RECORDS SHOWN =>
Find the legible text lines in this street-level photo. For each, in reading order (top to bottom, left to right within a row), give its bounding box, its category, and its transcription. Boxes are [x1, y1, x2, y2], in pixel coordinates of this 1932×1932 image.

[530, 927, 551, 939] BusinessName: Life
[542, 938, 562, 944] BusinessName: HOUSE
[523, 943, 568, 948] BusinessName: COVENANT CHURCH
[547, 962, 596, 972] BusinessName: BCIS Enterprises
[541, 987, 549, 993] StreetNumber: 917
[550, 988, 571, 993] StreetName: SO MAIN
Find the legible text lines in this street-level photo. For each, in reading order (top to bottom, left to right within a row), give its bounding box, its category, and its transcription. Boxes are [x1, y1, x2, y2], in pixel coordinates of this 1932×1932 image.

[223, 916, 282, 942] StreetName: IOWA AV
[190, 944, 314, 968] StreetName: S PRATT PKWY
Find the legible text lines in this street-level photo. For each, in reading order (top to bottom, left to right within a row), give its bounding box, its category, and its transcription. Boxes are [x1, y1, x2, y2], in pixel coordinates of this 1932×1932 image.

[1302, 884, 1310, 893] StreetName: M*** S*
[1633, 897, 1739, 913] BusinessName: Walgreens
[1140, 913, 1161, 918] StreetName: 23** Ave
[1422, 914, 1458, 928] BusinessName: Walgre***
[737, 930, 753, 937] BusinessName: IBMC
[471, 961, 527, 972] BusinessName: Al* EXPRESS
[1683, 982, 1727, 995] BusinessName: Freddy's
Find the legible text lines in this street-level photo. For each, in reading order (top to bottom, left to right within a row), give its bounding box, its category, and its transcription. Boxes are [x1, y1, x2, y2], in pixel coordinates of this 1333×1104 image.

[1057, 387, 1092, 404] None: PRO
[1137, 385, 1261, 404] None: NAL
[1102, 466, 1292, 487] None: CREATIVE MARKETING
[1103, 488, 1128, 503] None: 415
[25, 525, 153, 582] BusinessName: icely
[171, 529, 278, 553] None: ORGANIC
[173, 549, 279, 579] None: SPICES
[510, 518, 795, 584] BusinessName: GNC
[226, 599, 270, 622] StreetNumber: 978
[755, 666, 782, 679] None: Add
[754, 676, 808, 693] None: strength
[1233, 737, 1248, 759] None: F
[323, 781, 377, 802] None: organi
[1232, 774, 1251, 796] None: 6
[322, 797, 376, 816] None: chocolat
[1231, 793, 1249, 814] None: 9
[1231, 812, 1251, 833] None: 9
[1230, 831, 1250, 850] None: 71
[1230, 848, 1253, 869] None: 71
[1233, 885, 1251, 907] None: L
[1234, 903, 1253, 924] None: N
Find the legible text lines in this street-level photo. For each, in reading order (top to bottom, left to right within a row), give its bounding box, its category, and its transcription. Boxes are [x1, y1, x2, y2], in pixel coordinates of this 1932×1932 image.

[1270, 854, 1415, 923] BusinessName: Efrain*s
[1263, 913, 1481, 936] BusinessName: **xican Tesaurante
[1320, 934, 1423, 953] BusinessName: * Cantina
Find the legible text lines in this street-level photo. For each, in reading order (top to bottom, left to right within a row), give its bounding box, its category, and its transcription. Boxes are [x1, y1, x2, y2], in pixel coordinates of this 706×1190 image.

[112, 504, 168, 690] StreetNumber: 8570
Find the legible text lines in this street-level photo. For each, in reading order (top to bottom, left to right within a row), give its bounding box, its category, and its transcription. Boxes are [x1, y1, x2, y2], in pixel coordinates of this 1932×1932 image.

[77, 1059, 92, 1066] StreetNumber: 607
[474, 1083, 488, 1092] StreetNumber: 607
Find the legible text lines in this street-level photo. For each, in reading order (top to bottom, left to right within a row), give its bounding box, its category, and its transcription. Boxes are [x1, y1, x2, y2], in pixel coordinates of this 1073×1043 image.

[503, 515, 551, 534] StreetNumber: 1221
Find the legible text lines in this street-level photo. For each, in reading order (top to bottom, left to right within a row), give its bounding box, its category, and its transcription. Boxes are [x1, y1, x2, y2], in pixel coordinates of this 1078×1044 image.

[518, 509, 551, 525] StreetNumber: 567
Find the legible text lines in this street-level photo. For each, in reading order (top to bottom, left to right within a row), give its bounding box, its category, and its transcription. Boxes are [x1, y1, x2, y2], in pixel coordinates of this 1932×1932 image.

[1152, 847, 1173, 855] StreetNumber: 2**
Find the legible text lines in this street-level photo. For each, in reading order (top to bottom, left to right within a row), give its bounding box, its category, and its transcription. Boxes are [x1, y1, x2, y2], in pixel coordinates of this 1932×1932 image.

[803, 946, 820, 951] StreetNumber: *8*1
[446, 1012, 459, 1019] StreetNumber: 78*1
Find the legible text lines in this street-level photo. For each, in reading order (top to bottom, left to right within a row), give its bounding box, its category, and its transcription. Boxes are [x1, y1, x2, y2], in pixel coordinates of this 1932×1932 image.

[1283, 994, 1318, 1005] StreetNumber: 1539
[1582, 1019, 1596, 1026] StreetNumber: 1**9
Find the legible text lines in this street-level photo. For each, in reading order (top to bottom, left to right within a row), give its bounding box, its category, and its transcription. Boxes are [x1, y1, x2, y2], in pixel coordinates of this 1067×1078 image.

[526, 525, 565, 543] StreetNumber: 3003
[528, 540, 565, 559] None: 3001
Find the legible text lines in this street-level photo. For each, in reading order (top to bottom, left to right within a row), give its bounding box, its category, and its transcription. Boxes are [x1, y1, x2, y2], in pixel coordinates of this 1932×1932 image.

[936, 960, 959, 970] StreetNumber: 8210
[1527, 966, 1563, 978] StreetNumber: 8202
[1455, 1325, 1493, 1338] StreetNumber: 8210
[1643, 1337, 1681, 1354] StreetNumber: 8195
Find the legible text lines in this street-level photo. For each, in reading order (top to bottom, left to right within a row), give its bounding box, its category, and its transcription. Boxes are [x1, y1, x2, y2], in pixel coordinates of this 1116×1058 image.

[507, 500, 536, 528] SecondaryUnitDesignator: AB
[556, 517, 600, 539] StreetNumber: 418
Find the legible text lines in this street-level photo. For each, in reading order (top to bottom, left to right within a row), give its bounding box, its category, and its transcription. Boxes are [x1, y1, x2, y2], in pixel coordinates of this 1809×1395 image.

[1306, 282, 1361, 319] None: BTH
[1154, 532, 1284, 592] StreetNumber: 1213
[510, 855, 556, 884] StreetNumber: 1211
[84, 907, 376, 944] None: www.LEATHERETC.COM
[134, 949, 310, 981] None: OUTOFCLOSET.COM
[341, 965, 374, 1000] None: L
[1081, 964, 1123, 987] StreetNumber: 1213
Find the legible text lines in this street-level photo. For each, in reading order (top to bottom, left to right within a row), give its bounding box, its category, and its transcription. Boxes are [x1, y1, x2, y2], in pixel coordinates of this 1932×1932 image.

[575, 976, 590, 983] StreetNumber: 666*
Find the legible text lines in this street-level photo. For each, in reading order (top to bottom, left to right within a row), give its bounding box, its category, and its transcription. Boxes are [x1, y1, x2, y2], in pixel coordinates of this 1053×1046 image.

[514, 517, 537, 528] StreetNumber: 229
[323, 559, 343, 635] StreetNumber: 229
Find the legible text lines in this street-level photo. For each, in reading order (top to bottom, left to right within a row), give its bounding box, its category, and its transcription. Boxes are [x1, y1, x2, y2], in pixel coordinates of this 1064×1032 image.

GIVEN INSTRUCTION =>
Lay out every line above as a numbered list, leaving out the blank lines.

ANSWER IN FULL =>
1. Find the legible text lines in this street-level photo. For each, in reading order (top to bottom, left to right within a row), give its bounding box, its category, and its transcription. Boxes are [x1, y1, x2, y2], in pixel coordinates of this 1932×1932 image.
2. [530, 927, 551, 939] BusinessName: Life
3. [542, 938, 562, 944] BusinessName: HOUSE
4. [523, 943, 568, 948] BusinessName: COVENANT CHURCH
5. [547, 962, 596, 972] BusinessName: BCIS Enterprises
6. [541, 987, 549, 993] StreetNumber: 917
7. [550, 988, 571, 993] StreetName: SO MAIN
8. Find the legible text lines in this street-level photo. For each, in reading order (top to bottom, left to right within a row), give its bounding box, its category, and its transcription. Boxes are [x1, y1, x2, y2], in pixel coordinates of this 1932×1932 image.
9. [223, 916, 282, 942] StreetName: IOWA AV
10. [190, 944, 314, 968] StreetName: S PRATT PKWY
11. Find the legible text lines in this street-level photo. For each, in reading order (top to bottom, left to right within a row), give its bounding box, its category, and its transcription. Boxes are [x1, y1, x2, y2], in pixel coordinates of this 1932×1932 image.
12. [1302, 884, 1310, 893] StreetName: M*** S*
13. [1633, 897, 1739, 913] BusinessName: Walgreens
14. [1140, 913, 1161, 918] StreetName: 23** Ave
15. [1422, 914, 1458, 928] BusinessName: Walgre***
16. [737, 930, 753, 937] BusinessName: IBMC
17. [471, 961, 527, 972] BusinessName: Al* EXPRESS
18. [1683, 982, 1727, 995] BusinessName: Freddy's
19. Find the legible text lines in this street-level photo. For each, in reading order (top to bottom, left to right within a row), give its bounding box, its category, and its transcription. Boxes are [x1, y1, x2, y2], in pixel coordinates of this 1333×1104 image.
20. [1057, 387, 1092, 404] None: PRO
21. [1137, 385, 1261, 404] None: NAL
22. [1102, 466, 1292, 487] None: CREATIVE MARKETING
23. [1103, 488, 1128, 503] None: 415
24. [25, 525, 153, 582] BusinessName: icely
25. [171, 529, 278, 553] None: ORGANIC
26. [173, 549, 279, 579] None: SPICES
27. [510, 518, 795, 584] BusinessName: GNC
28. [226, 599, 270, 622] StreetNumber: 978
29. [755, 666, 782, 679] None: Add
30. [754, 676, 808, 693] None: strength
31. [1233, 737, 1248, 759] None: F
32. [323, 781, 377, 802] None: organi
33. [1232, 774, 1251, 796] None: 6
34. [322, 797, 376, 816] None: chocolat
35. [1231, 793, 1249, 814] None: 9
36. [1231, 812, 1251, 833] None: 9
37. [1230, 831, 1250, 850] None: 71
38. [1230, 848, 1253, 869] None: 71
39. [1233, 885, 1251, 907] None: L
40. [1234, 903, 1253, 924] None: N
41. Find the legible text lines in this street-level photo. For each, in reading order (top to bottom, left to right within a row), give its bounding box, its category, and its transcription. Boxes are [x1, y1, x2, y2], in pixel coordinates of this 1932×1932 image.
42. [1270, 854, 1415, 923] BusinessName: Efrain*s
43. [1263, 913, 1481, 936] BusinessName: **xican Tesaurante
44. [1320, 934, 1423, 953] BusinessName: * Cantina
45. Find the legible text lines in this street-level photo. For each, in reading order (top to bottom, left to right within a row), give its bounding box, its category, and its transcription. Boxes are [x1, y1, x2, y2], in pixel coordinates of this 706×1190 image.
46. [112, 504, 168, 690] StreetNumber: 8570
47. Find the legible text lines in this street-level photo. For each, in reading order (top to bottom, left to right within a row), give its bounding box, its category, and its transcription. Boxes are [x1, y1, x2, y2], in pixel coordinates of this 1932×1932 image.
48. [77, 1059, 92, 1066] StreetNumber: 607
49. [474, 1083, 488, 1092] StreetNumber: 607
50. Find the legible text lines in this street-level photo. For each, in reading order (top to bottom, left to right within a row), give its bounding box, its category, and its transcription. Boxes are [x1, y1, x2, y2], in pixel coordinates of this 1073×1043 image.
51. [503, 515, 551, 534] StreetNumber: 1221
52. Find the legible text lines in this street-level photo. For each, in reading order (top to bottom, left to right within a row), give its bounding box, its category, and its transcription. Boxes are [x1, y1, x2, y2], in pixel coordinates of this 1078×1044 image.
53. [518, 509, 551, 525] StreetNumber: 567
54. Find the legible text lines in this street-level photo. For each, in reading order (top to bottom, left to right within a row), give its bounding box, its category, and its transcription. Boxes are [x1, y1, x2, y2], in pixel coordinates of this 1932×1932 image.
55. [1152, 847, 1173, 855] StreetNumber: 2**
56. Find the legible text lines in this street-level photo. For each, in reading order (top to bottom, left to right within a row), give its bounding box, its category, and its transcription. Boxes are [x1, y1, x2, y2], in pixel coordinates of this 1932×1932 image.
57. [803, 946, 820, 951] StreetNumber: *8*1
58. [446, 1012, 459, 1019] StreetNumber: 78*1
59. Find the legible text lines in this street-level photo. For each, in reading order (top to bottom, left to right within a row), give its bounding box, its category, and its transcription. Boxes are [x1, y1, x2, y2], in pixel coordinates of this 1932×1932 image.
60. [1283, 994, 1318, 1005] StreetNumber: 1539
61. [1582, 1019, 1596, 1026] StreetNumber: 1**9
62. Find the legible text lines in this street-level photo. For each, in reading order (top to bottom, left to right within a row), give its bounding box, its category, and its transcription. Boxes are [x1, y1, x2, y2], in pixel coordinates of this 1067×1078 image.
63. [526, 525, 565, 543] StreetNumber: 3003
64. [528, 540, 565, 559] None: 3001
65. Find the legible text lines in this street-level photo. For each, in reading order (top to bottom, left to right within a row), give its bounding box, its category, and its transcription. Boxes are [x1, y1, x2, y2], in pixel coordinates of this 1932×1932 image.
66. [936, 960, 959, 970] StreetNumber: 8210
67. [1527, 966, 1563, 978] StreetNumber: 8202
68. [1455, 1325, 1493, 1338] StreetNumber: 8210
69. [1643, 1337, 1681, 1354] StreetNumber: 8195
70. Find the legible text lines in this street-level photo. For each, in reading order (top to bottom, left to right within a row), give its bounding box, its category, and its transcription. Boxes are [x1, y1, x2, y2], in pixel coordinates of this 1116×1058 image.
71. [507, 500, 536, 528] SecondaryUnitDesignator: AB
72. [556, 517, 600, 539] StreetNumber: 418
73. Find the legible text lines in this street-level photo. For each, in reading order (top to bottom, left to right within a row), give its bounding box, its category, and its transcription. Boxes are [x1, y1, x2, y2], in pixel coordinates of this 1809×1395 image.
74. [1306, 282, 1361, 319] None: BTH
75. [1154, 532, 1284, 592] StreetNumber: 1213
76. [510, 855, 556, 884] StreetNumber: 1211
77. [84, 907, 376, 944] None: www.LEATHERETC.COM
78. [134, 949, 310, 981] None: OUTOFCLOSET.COM
79. [341, 965, 374, 1000] None: L
80. [1081, 964, 1123, 987] StreetNumber: 1213
81. Find the legible text lines in this street-level photo. For each, in reading order (top to bottom, left to right within a row), give its bounding box, its category, and its transcription. Boxes are [x1, y1, x2, y2], in pixel coordinates of this 1932×1932 image.
82. [575, 976, 590, 983] StreetNumber: 666*
83. Find the legible text lines in this street-level photo. For each, in reading order (top to bottom, left to right within a row), give its bounding box, its category, and its transcription. Boxes are [x1, y1, x2, y2], in pixel coordinates of this 1053×1046 image.
84. [514, 517, 537, 528] StreetNumber: 229
85. [323, 559, 343, 635] StreetNumber: 229
86. Find the legible text lines in this street-level photo. For each, in reading order (top to bottom, left to right within a row), give its bounding box, its category, and its transcription. Boxes are [x1, y1, x2, y2], in pixel coordinates of this 1064×1032 image.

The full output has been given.